Cross-posted at Montclair SocioBlog.
In the Pittsburgh of my youth many decades ago, Rolling Rock was an ordinary, low-priced local beer – like Duquesne (“Duke”) or Iron City. (“Gimme a bottle of Iron,” was what you’d say to the bartender. And if you were a true Pittsburgher, you pronounced it “Ahrn.”). The Rolling Rock brewery was in Latrobe, PA, a town about forty miles east whose other claim to fame was Arnold Palmer. The print ads showed the pure sparking mountain stream flowing over rocks.
That was then. In the late 1980s, Rolling Rock started expanding – geographically outward and socially upward. Typically, when ideas and fashions diffuse through the social class structure they flow downward. Less frequently, the educated classes embrace an artifact of working-class culture. But why? Their conspicuous consumption (or “signalling,” as we now say) is saying something, but what ideas about themselves and the social landscape are they expressing with their choice of beer?
I had an e-mail exchange about that question with Keith Humphreys, who blogs at The Reality-Based Community. He too grew up in western Pennsylvania, and we both recalled being surprised years later to see Rolling Rock as a beer of choice among young stock traders and other decidedly non-working-class people. But we had different ideas as to what these cosmopolitans thought they were doing. Keith saw it as their way of identifying with the working class.

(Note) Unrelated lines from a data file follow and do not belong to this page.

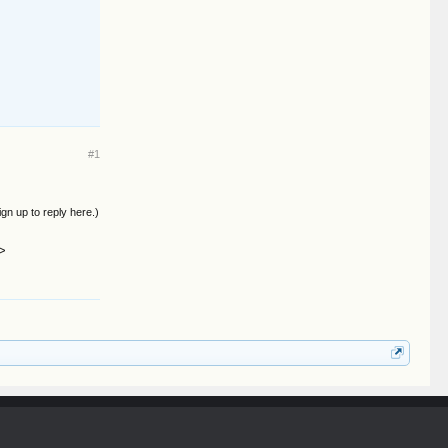
#1
ign up to reply here.)
>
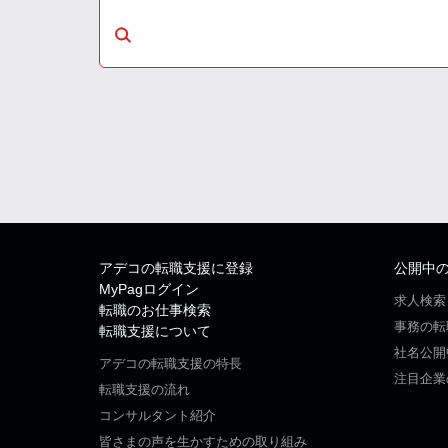
アデコの転職支援に登録
公開中
MyPagログイン
求人検索
転職のお仕事検索
事務の転
転職支援について
社名公開
アデコの転職支援の特長
注目企業
転職支援の流れ
コンサルタント紹介
皆さまの声を生かすための取り組み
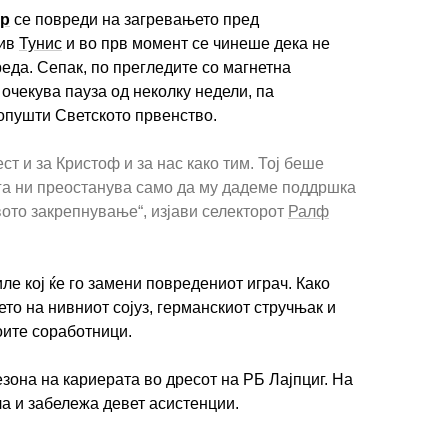
ер
се повреди на загревањето пред
тив
Тунис
и во прв момент се чинеше дека не
реда. Сепак, по прегледите со магнетна
 очекува пауза од неколку недели, па
опушти Светското првенство.
ст и за Кристоф и за нас како тим. Тој беше
га ни преостанува само да му дадеме поддршка
вото закрепнување“, изјави селекторот
Ралф
ле кој ќе го замени повредениот играч. Како
то на нивниот сојуз, германскиот стручњак и
оите соработници.
зона на кариерата во дресот на РБ Лајпциг. На
ла и забележа девет асистенции.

Those of us who grew up near Latrobe, Pennsylvania are agog when upscale hipsters who could afford something better drink Rolling Rock beer as a sign of their solidarity with us.*
I was more skeptical. I saw it as the hipsters (or before them, the yuppies) trying to be even more hip – so discerning that they could discover an excellent product in places everyone else had overlooked. Rolling Rock was a diamond in the rough, a Jackson Pollock for $5 at a yard sale. The cognoscenti were not identifying with the working-class. They were magnifying the distance. They were saying in effect, “Those people don’t know what a prize they have. But I do.”
I had no real data to support that idea, so I asked Gerry Khermouch, who knows more about beverage marketing than do most people. His Beverage Business Insights puts out industry newsletters, and he writes for Adweek and Brandweek. He’s also beverage buddies with the guys who changed Rolling Rock marketing. Here’s what he said,
[F]ar from expressing solidarity with the working class, urban drinkers far afield regarded it as an upscale icon in much the way that Stella Artois has claimed today — a triumph of pure marketing.

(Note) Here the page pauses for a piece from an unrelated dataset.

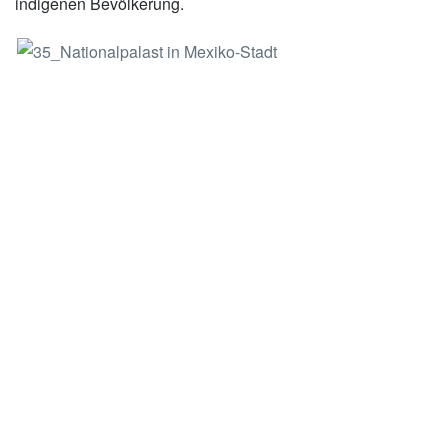
indigenen Bevölkerung.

One ad campaign in the 90s, “Subtle Differences,” aimed directly at the drinker’s connoisseur fantasies. Here are two examples:
Words like nuance were hardly an appeal to solidarity with the working-class. Neither was the strategy of raising the price rather than lowering it.
To the marketers, the nuance, the malt, bite, and body didn’t count for much. Their big investment was in packaging. Instead of stubby bottles with paper labels, they returned to the long-necked, painted-label bottles with the mysterious “33” on the back. Apparently, the original packaging, the “Old Latrobe” reference, and the rest added notes of working-class authenticity.
As for the actual beer inside those bottles, it may have once been what the ad copy said. The brewers had tried to overcome the “watery” image from the beer’s early water-over-the-rocks imagery. But when Anheuser-Busch bought the company in 2006, they closed the Latrobe brewery, and Rolling Rock became a watery, biteless product indistinguishable from the other innocuous lagers that dominate the US market.